The ruling, and Trudeau’s reaction, could aggravate already sour relations between Beijing and Ottawa following the arrest of a senior Chinese executive in Canada and China’s subsequent detention of two Canadians, Reuters noted.
“It is of extreme concern to us as a government, as it should be to all our international friends and allies, that China has chosen to begin to arbitrarily apply (the) death penalty … as in this case,” Trudeau told reporters in Ottawa.
Schellenberg’s aunt, Lauri Nelson-Jones, said the family’s worst fears had been confirmed.
“Our thoughts are with Robert at this time. It is rather unimaginable what he must be feeling and thinking,” she said in a statement to Reuters.
“It is a horrific, unfortunate, heartbreaking situation. We anxiously anticipate any news regarding an appeal.”
According to Chinese prosecutors, Schellenberg had conspired with others in an attempt to smuggle 222 kg of methamphetamine from China to Australia in late 2014.

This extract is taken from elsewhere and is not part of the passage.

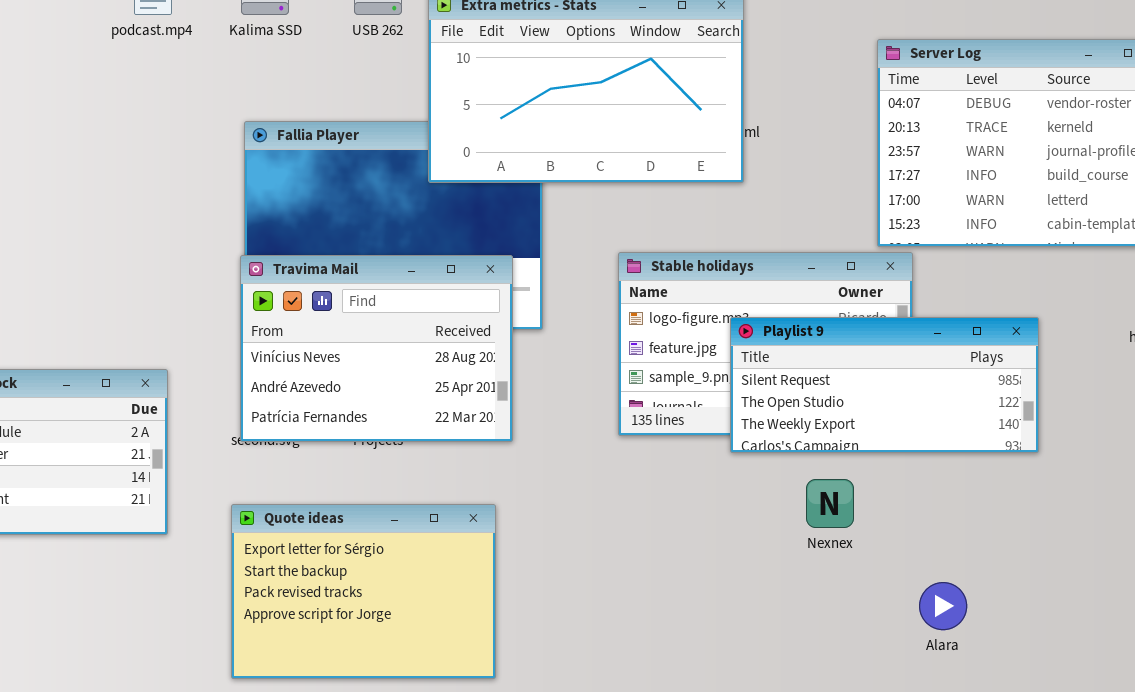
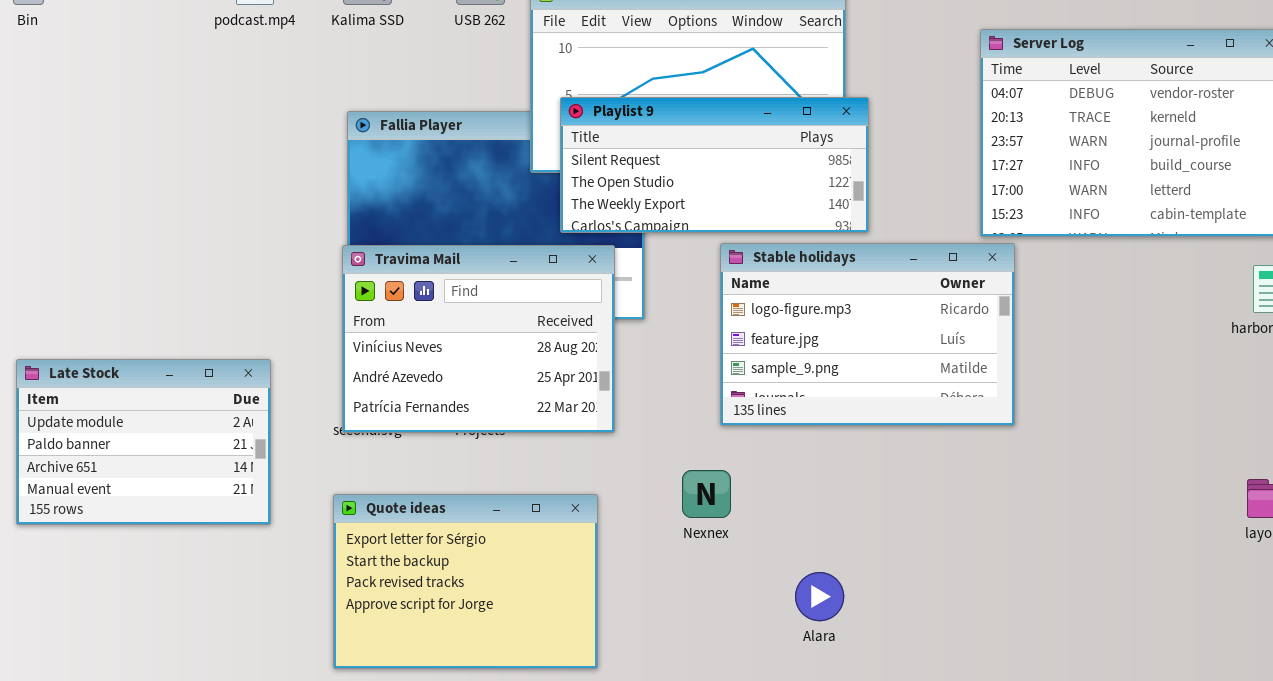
Playlist 9: [730,317,1039,453] -> [560,97,869,233], moved
Nexnex: [806,479,854,528] -> [682,470,731,518], moved
Alara: [919,582,967,630] -> [795,572,844,621], moved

Schellenberg had argued in court that he was a tourist visiting China and that he had been framed by criminals, Chinese media have reported.
The Liaoning High Court in late December ordered the case retried after prosecutors said the sentence was too light and improper.
A lawyer for Schellenberg told Reuters his client would probably appeal against the death sentence.
China-Canada ties turned icy in early December after Meng Wanzhou, chief financial officer of Chinese telecoms giant Huawei Technologies, was arrested in Vancouver on a US extradition warrant.
China warned of unspecified consequences unless Meng was released, and detained Michael Kovrig, a Canadian diplomat on unpaid leave from the embassy in Beijing, and Michael Spavor, a Canadian consultant, on suspicion of endangering state security.
Beijing has not drawn a direct link between the detentions and the arrest of Meng, wanted by US authorities for allegedly misleading multinational banks about Iran-linked transactions.
Western diplomats in Beijing, however, say the cases are a tit-for-tat reprisal.
Earlier on Monday, China’s government dismissed Trudeau’s statement that Kovrig enjoyed some form of diplomatic immunity.
A Chinese foreign ministry spokeswoman said Trudeau should “earnestly study” the Vienna Convention governing diplomatic ties so as to “not become a laughing stock.”
Trudeau said Ottawa “will continue to engage strongly” with Beijing over Kovrig’s status and what he called China’s arbitrary use of justice.
Rights groups condemned the Schellenberg sentence while Guy St-Jacques, who was Canada’s ambassador in Beijing when Kovrig worked there, expressed concern at how quickly the courts had acted.
“The Canadian government will make representations in Beijing, but based on past experience I am not sure whether this will work,” he told Canadian broadcaster CBC. “We are in a very difficult place.”
Canada should immediately call for a top-level meeting of foreign policy and security advisers from the two nations “to impress upon the Chinese side that they have to abide by international law,” St-Jacques said.
William Nee of Amnesty International noted that drug-related offences did not meet the threshold of the “most serious crimes” to which the death penalty must be restricted under international law.